_What to do_
[1] State why the writer of the Venice travel piece was in Venice in August 2017.
[2] Retype the passage of the Venice travel piece from "I wandered the" to "love and loneliness.".

_Reading passage_
------
I was in Venice in August 2017. To see the Venice Art Biennale. And to spend time alone, in this city of lovers. I just painted some pictures with my words.
I.
As I sat in Campo Bandiera e Moro, watching children from nearby homes run around and bike in the wide open space, far away from the touristy squares and lanes, I could feel my tired legs slowly drain out their pain. There is peace to be found in the laughter of children. Mothers sit on benches talking and laughing, and some tourists have coffee in the cafe on the edge of the square. In a little balcony in a row-house made of brick with a typical Venetian lamp over the door, two men and one woman sit having tea. The adjacent church is almost like a home. A tiny breeze finds the soft hair of a girl dancing to its own tune. A father stands by, in long shorts and t shirt, watching over as his tiny son runs rampant in the square.
This was home away from home.
Venice has renewals amidst it's crumbling decaying beauty. At its core lies its promise of allowing time to find its own in both the ancient and the young.
I wandered the lanes in search of some predefined places, but was bent upon not reaching them. I had my Google map on, the coordinates set, and walked in the opposite direction. I got where I wanted to reach anyways, but I saw parts I hadn't known about. I stopped at Pasticerria Chiusso beside a tiny waterway and had a chocolate ball infused with rum and sprinkled with chocolate sheaves and a cocoa-sprinkled cafe latte. The world went by as I sat watching everything and nothing. I walked to Arsenale and Giardini and the ramparts and the gardens, and the edge of an island with benches alongside the busy lagoon. Lonely figures looked out into the water, in front of lovers who kissed at virtually every wave left in the wake of a boat. Everything was a microcosm of the only two worthwhile things which the world offers - love and loneliness.
Beyond the islands the sun was setting. And I wondered would it behove this city if I left. Or should I just stay and never leave?
------
Dataset items

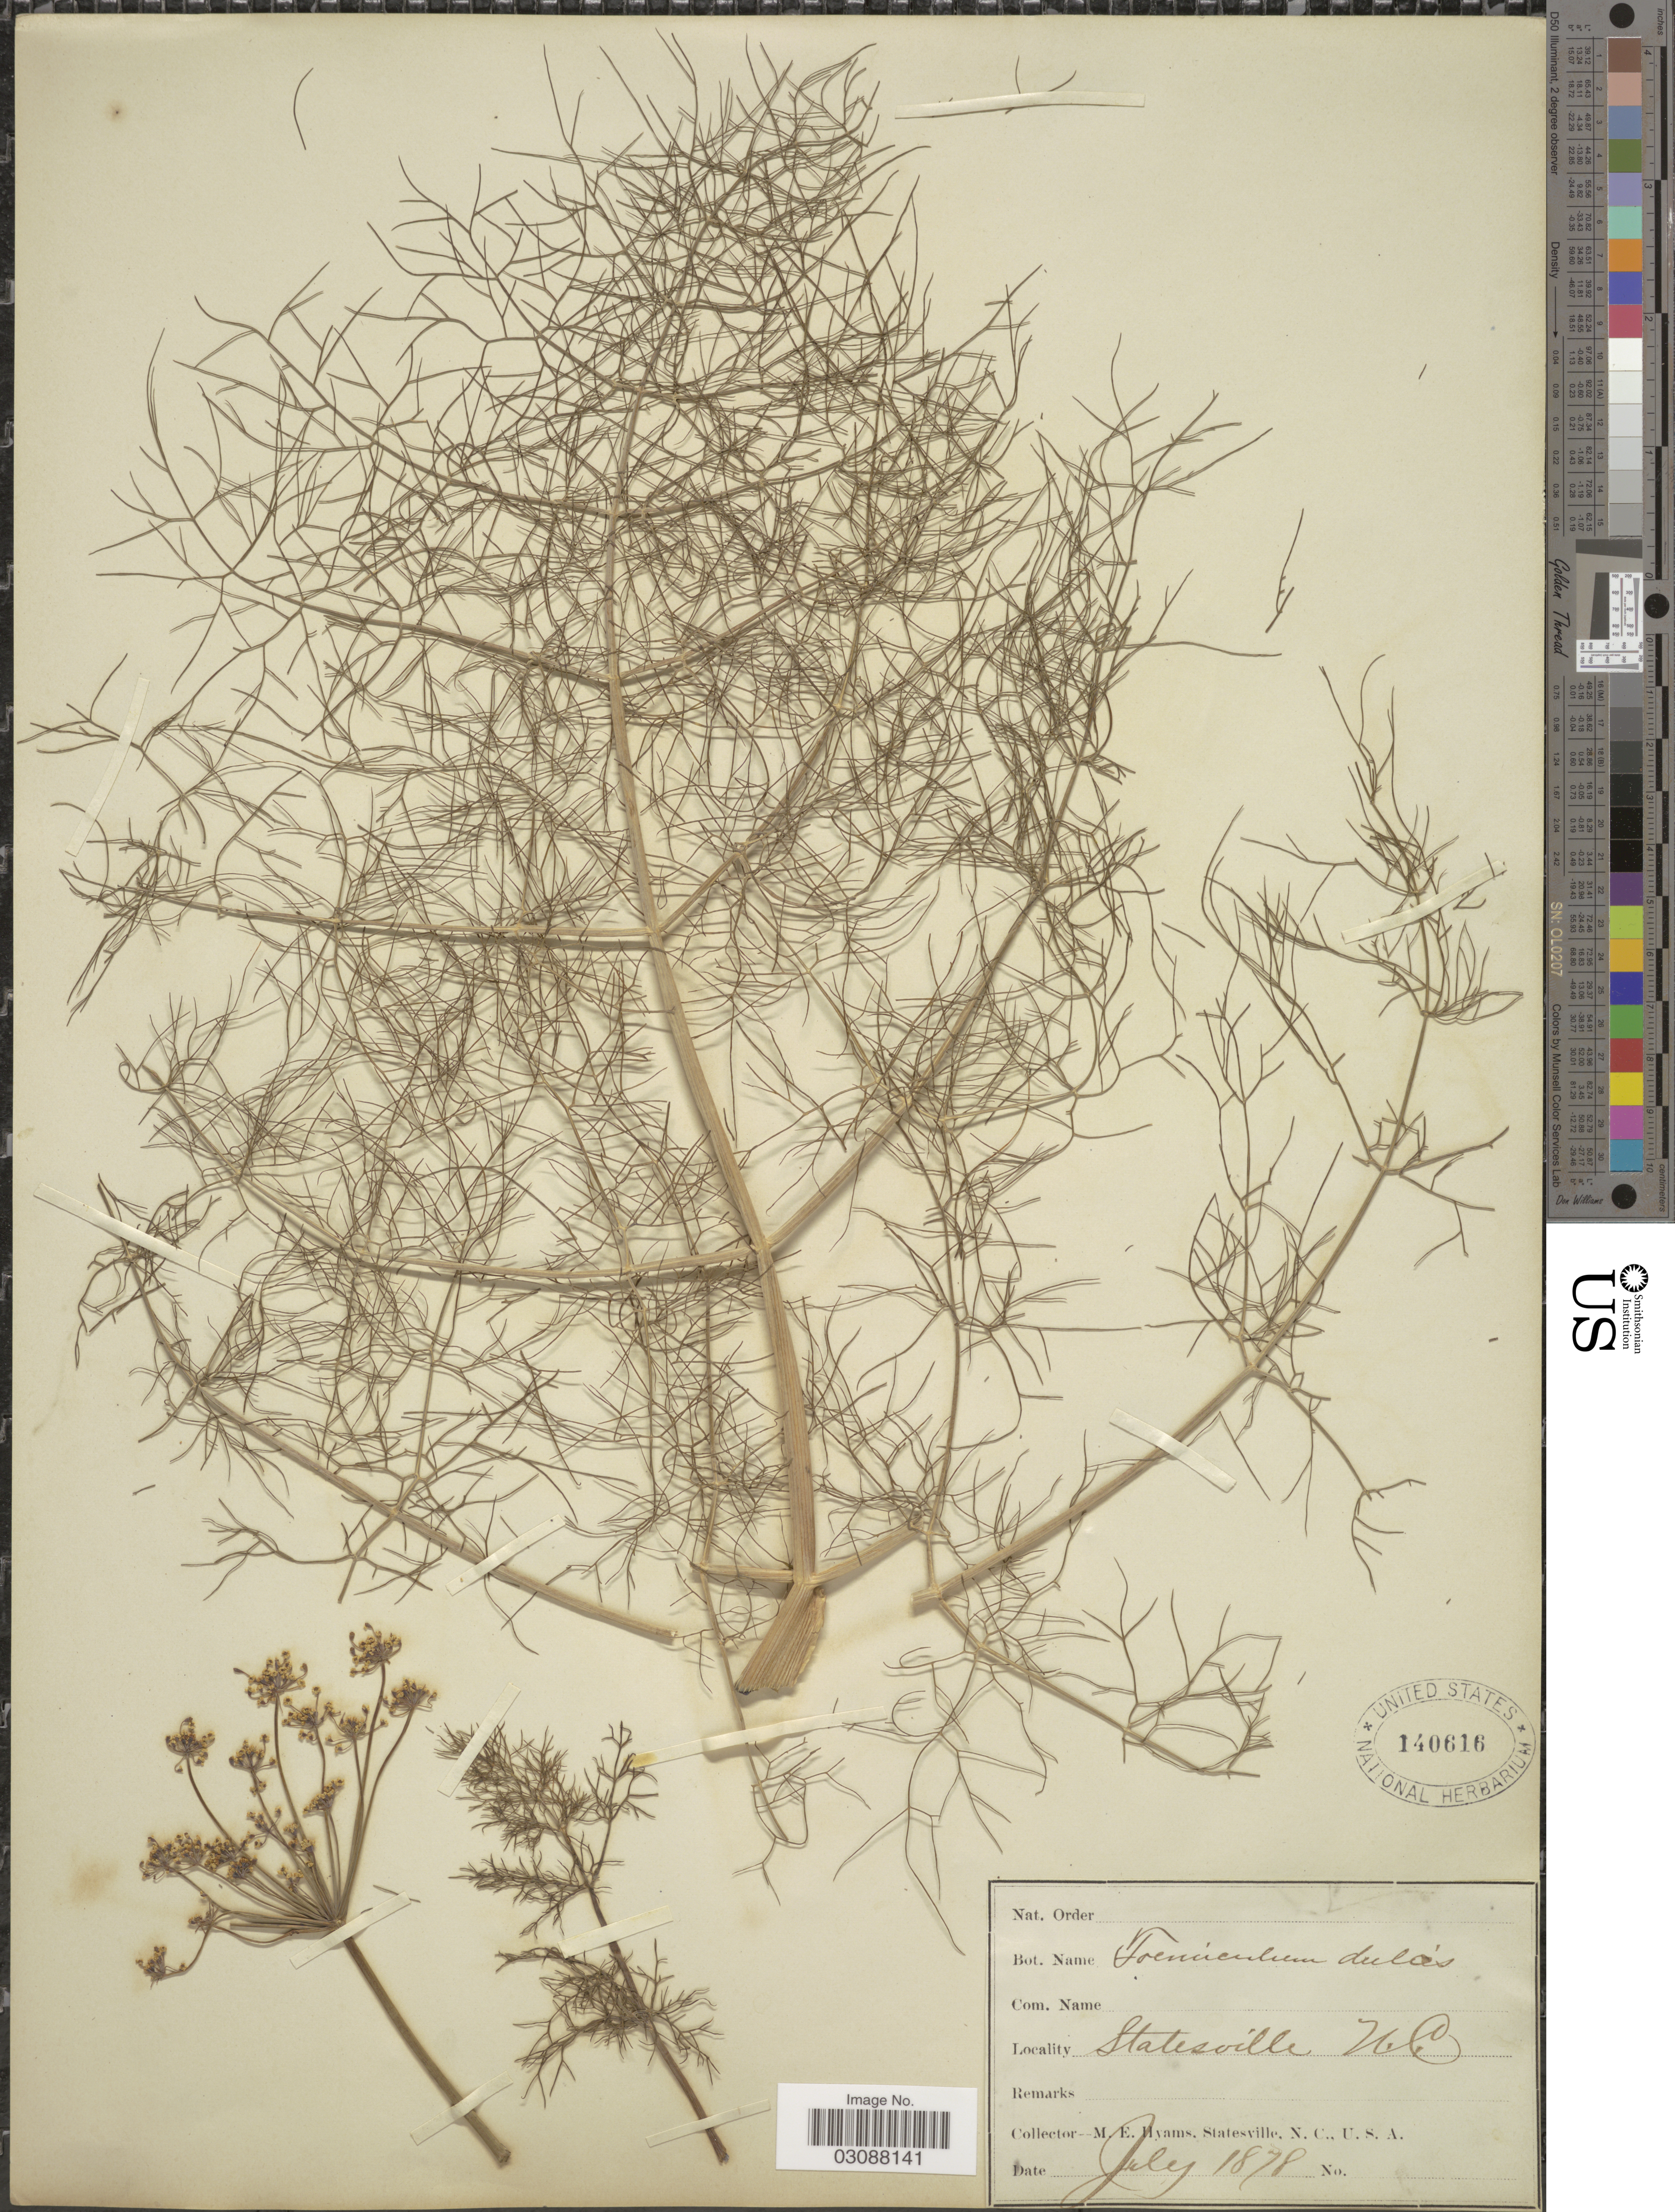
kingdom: Plantae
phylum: Tracheophyta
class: Magnoliopsida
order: Apiales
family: Apiaceae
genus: Foeniculum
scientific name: Foeniculum vulgare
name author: Mill.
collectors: M. E. Hyams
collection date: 1878-07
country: United States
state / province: North Carolina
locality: Statesville.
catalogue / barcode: US 140616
------
_Expected outputs_
[1] The writer went to Venice to see the Venice Art Biennale and to spend time alone in the city.

[2]
I wandered the lanes in search of some predefined places, but was bent upon not reaching them. I had my Google map on, the coordinates set, and walked in the opposite direction. I got where I wanted to reach anyways, but I saw parts I hadn't known about. I stopped at Pasticerria Chiusso beside a tiny waterway and had a chocolate ball infused with rum and sprinkled with chocolate sheaves and a cocoa-sprinkled cafe latte. The world went by as I sat watching everything and nothing. I walked to Arsenale and Giardini and the ramparts and the gardens, and the edge of an island with benches alongside the busy lagoon. Lonely figures looked out into the water, in front of lovers who kissed at virtually every wave left in the wake of a boat. Everything was a microcosm of the only two worthwhile things which the world offers - love and loneliness.